TEXTO EXTRAÍDO =
================================

Bienvenidos Todos los que Vengan a Cristo
Sermón predicado la noche del domingo 17 de noviembre, 1889
Por Charles Haddon Spúrgeon
En el Tabernáculo Metropolitano, Newington, Londres
“Al que a mí viene, no le echo fuera” Juan 6: 37
Cristo no murió en vano. Su Padre le dio un cierto número que constituiría la recompensa de la aflicción de Su alma, y ha de recibir a cada uno de ellos, tal como dijo: “Todo lo que el Padre me da, vendrá a mí”. La gracia todopoderosa constreñirá dulcemente a todos ellos a venir. Mi padre me dio recientemente algunas cartas que yo le escribí cuando comenzaba a predicar. Son epístolas casi pueriles, pero, al leerlas nuevamente, noté en una de ellas esta expresión: “Cómo anhelo ver la salvación de miles de seres; pero mi gran consuelo es que algunos serán salvados, tienen que ser salvados y habrán de ser salvados, pues está escrito: ‘Todo lo que el Padre me da, vendrá a mí’”.
La pregunta que debe plantearse cada uno de ustedes es: “¿Pertenezco yo a ese número?” Voy a predicarles con el propósito de ayudarles a descubrir si pertenecen a ese “todo” que el Padre le dio a Cristo, el “todo” que vendrá a Él. La segunda parte del versículo puede ayudarnos a entender la primera parte. “Al que a mí viene, no le echo fuera”, nos servirá para explicar las palabras previas de nuestro Salvador: “Todo lo que el Padre me da, vendrá a mí”.

================================

CONSIGNA 1 =
Copia de nuevo las filas desde la primera hasta la línea que contiene "catalogue / barcode: US 595195", ambas incluidas, y cambia "locality" por "localidad" sin tocar nada más.
El sermón y las filas son materiales independientes entre sí.

================================

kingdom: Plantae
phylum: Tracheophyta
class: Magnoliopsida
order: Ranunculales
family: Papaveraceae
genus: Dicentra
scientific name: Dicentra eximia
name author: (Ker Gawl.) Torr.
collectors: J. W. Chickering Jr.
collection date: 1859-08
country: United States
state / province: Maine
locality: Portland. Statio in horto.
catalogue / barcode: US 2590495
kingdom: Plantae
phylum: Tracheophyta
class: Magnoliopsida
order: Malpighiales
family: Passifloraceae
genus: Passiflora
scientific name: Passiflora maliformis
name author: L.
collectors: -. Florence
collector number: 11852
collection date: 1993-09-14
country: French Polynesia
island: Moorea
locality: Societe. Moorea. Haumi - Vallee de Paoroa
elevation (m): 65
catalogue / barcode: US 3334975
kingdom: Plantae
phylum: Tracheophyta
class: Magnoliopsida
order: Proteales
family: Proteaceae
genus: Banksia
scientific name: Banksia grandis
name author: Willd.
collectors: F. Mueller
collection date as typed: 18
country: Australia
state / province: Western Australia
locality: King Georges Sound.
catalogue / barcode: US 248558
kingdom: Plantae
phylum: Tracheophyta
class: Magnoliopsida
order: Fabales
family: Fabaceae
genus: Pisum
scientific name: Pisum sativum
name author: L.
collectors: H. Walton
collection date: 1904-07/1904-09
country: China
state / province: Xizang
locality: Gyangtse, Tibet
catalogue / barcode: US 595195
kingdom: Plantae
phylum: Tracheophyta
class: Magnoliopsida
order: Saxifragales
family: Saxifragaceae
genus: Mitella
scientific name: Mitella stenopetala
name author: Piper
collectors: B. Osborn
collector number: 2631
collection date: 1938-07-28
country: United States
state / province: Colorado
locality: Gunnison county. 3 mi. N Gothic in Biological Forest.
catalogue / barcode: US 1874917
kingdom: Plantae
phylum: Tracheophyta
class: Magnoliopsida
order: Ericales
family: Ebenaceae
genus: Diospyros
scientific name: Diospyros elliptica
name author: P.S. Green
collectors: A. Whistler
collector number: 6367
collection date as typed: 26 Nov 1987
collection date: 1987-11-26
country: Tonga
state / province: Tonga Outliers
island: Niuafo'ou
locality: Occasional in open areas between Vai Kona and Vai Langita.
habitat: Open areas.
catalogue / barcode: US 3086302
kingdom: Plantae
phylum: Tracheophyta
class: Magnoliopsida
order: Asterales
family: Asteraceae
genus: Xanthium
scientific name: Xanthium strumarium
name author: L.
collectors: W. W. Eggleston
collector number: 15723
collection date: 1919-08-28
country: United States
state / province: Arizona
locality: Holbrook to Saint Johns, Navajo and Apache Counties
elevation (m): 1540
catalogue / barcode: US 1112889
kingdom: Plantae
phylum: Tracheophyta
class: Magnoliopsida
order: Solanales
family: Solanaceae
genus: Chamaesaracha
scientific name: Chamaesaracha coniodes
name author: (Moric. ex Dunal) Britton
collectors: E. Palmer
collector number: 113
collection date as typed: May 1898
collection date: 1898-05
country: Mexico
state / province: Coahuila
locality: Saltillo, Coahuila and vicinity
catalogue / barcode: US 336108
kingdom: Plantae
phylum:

================================

CONSIGNA 2 =
¿Dónde se predicó el sermón?

RESPUESTA 1 =
kingdom: Plantae
phylum: Tracheophyta
class: Magnoliopsida
order: Ranunculales
family: Papaveraceae
genus: Dicentra
scientific name: Dicentra eximia
name author: (Ker Gawl.) Torr.
collectors: J. W. Chickering Jr.
collection date: 1859-08
country: United States
state / province: Maine
localidad: Portland. Statio in horto.
catalogue / barcode: US 2590495
kingdom: Plantae
phylum: Tracheophyta
class: Magnoliopsida
order: Malpighiales
family: Passifloraceae
genus: Passiflora
scientific name: Passiflora maliformis
name author: L.
collectors: -. Florence
collector number: 11852
collection date: 1993-09-14
country: French Polynesia
island: Moorea
localidad: Societe. Moorea. Haumi - Vallee de Paoroa
elevation (m): 65
catalogue / barcode: US 3334975
kingdom: Plantae
phylum: Tracheophyta
class: Magnoliopsida
order: Proteales
family: Proteaceae
genus: Banksia
scientific name: Banksia grandis
name author: Willd.
collectors: F. Mueller
collection date as typed: 18
country: Australia
state / province: Western Australia
localidad: King Georges Sound.
catalogue / barcode: US 248558
kingdom: Plantae
phylum: Tracheophyta
class: Magnoliopsida
order: Fabales
family: Fabaceae
genus: Pisum
scientific name: Pisum sativum
name author: L.
collectors: H. Walton
collection date: 1904-07/1904-09
country: China
state / province: Xizang
localidad: Gyangtse, Tibet
catalogue / barcode: US 595195

RESPUESTA 2 =
En el Tabernáculo Metropolitano, Newington, Londres.